-------- Information

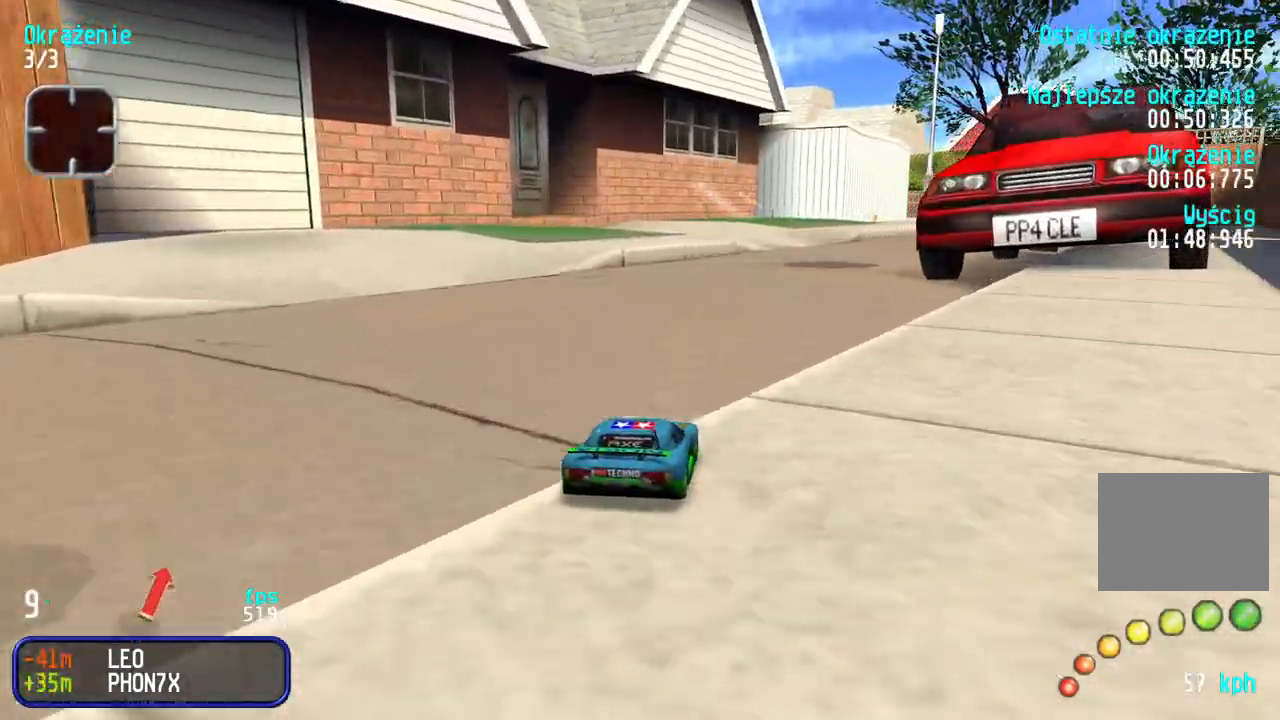
{"keys": ["right", "up"], "events": [[50, "right", "up"], [400, "right", "down"]]}
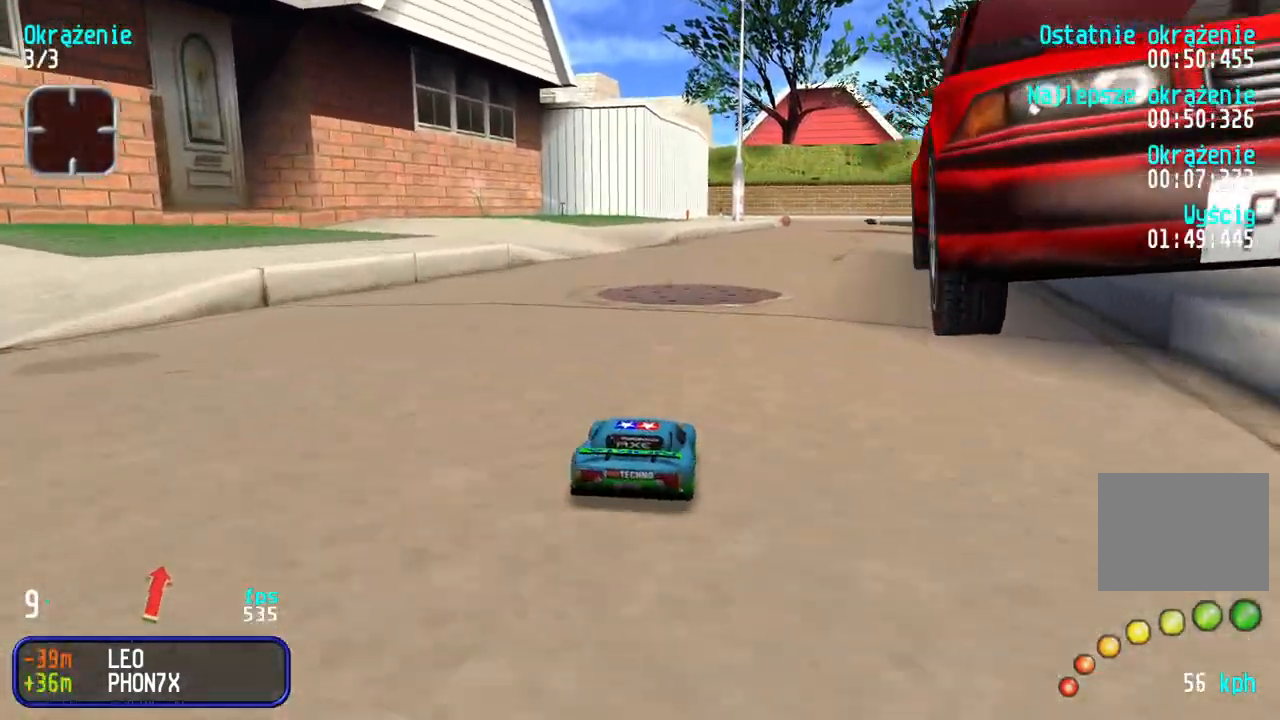
{"keys": ["up"], "events": [[17, "right", "up"], [83, "right", "down"], [217, "right", "up"], [317, "right", "down"], [400, "right", "up"]]}
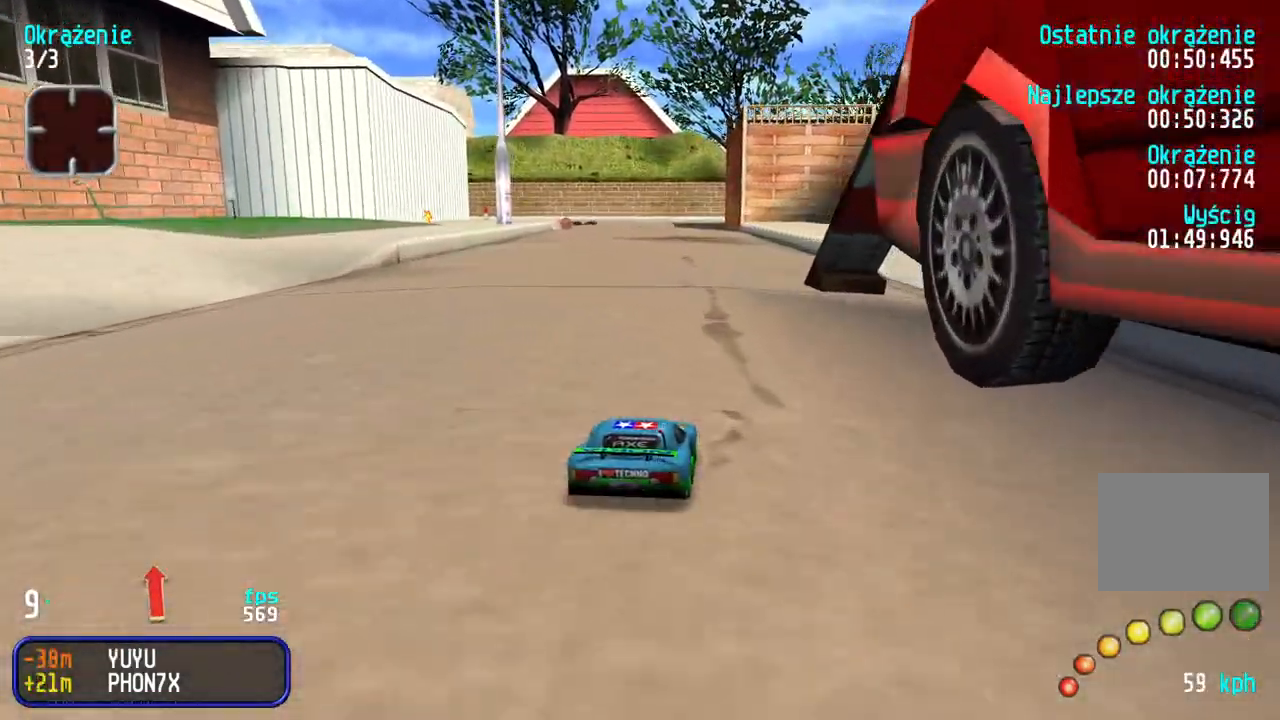
{"keys": ["up"], "events": []}
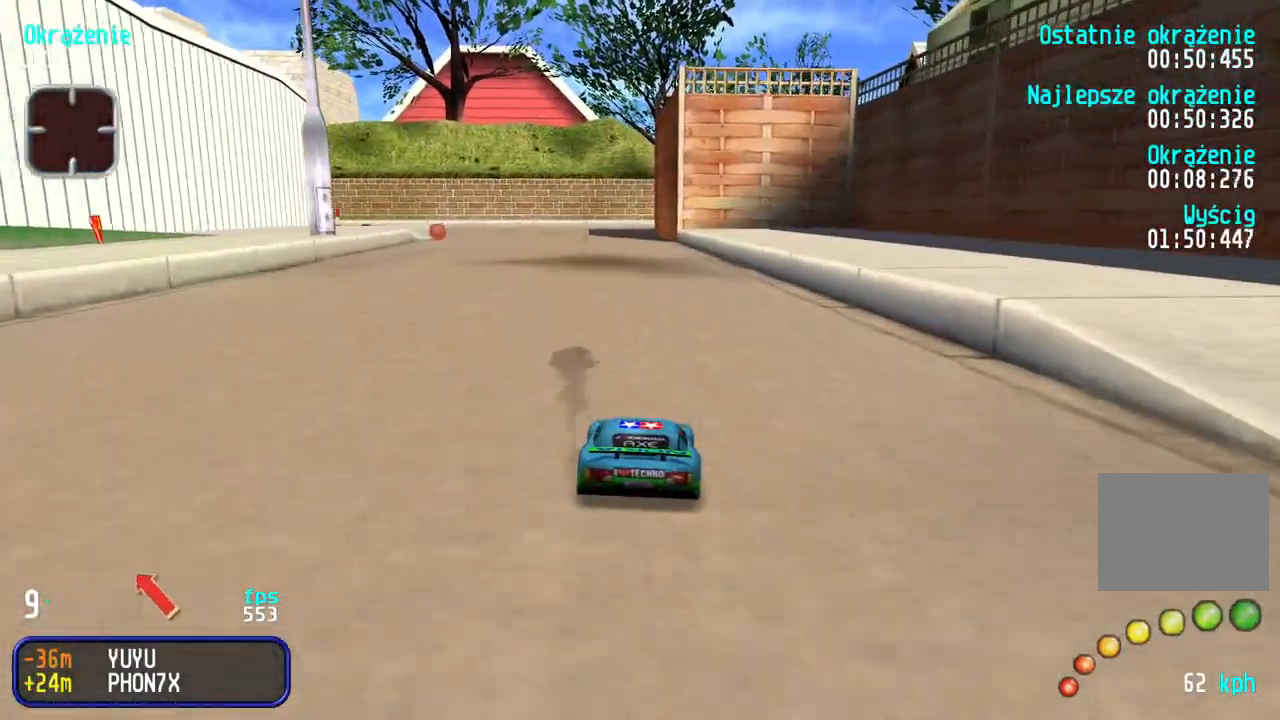
{"keys": ["up"], "events": [[400, "left", "down"], [467, "left", "up"]]}
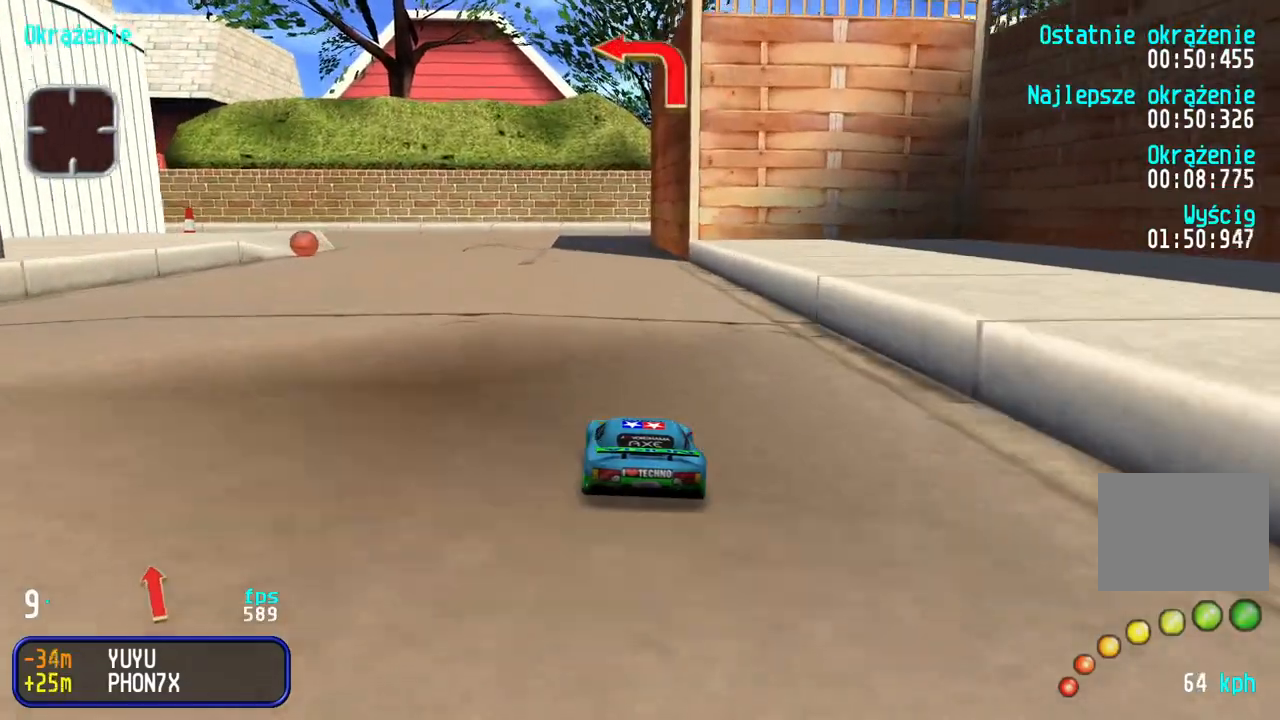
{"keys": ["left", "up"], "events": [[83, "left", "down"], [183, "left", "up"], [250, "left", "down"], [383, "left", "up"], [433, "left", "down"]]}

----------------

What you will do: What you output must match the data exactly, apart from the pictures, which are left out.

Written response:
{"keys": ["right", "up"], "events": [[50, "right", "up"], [400, "right", "down"]]}
{"keys": ["up"], "events": [[17, "right", "up"], [83, "right", "down"], [217, "right", "up"], [317, "right", "down"], [400, "right", "up"]]}
{"keys": ["up"], "events": []}
{"keys": ["up"], "events": [[400, "left", "down"], [467, "left", "up"]]}
{"keys": ["left", "up"], "events": [[83, "left", "down"], [183, "left", "up"], [250, "left", "down"], [383, "left", "up"], [433, "left", "down"]]}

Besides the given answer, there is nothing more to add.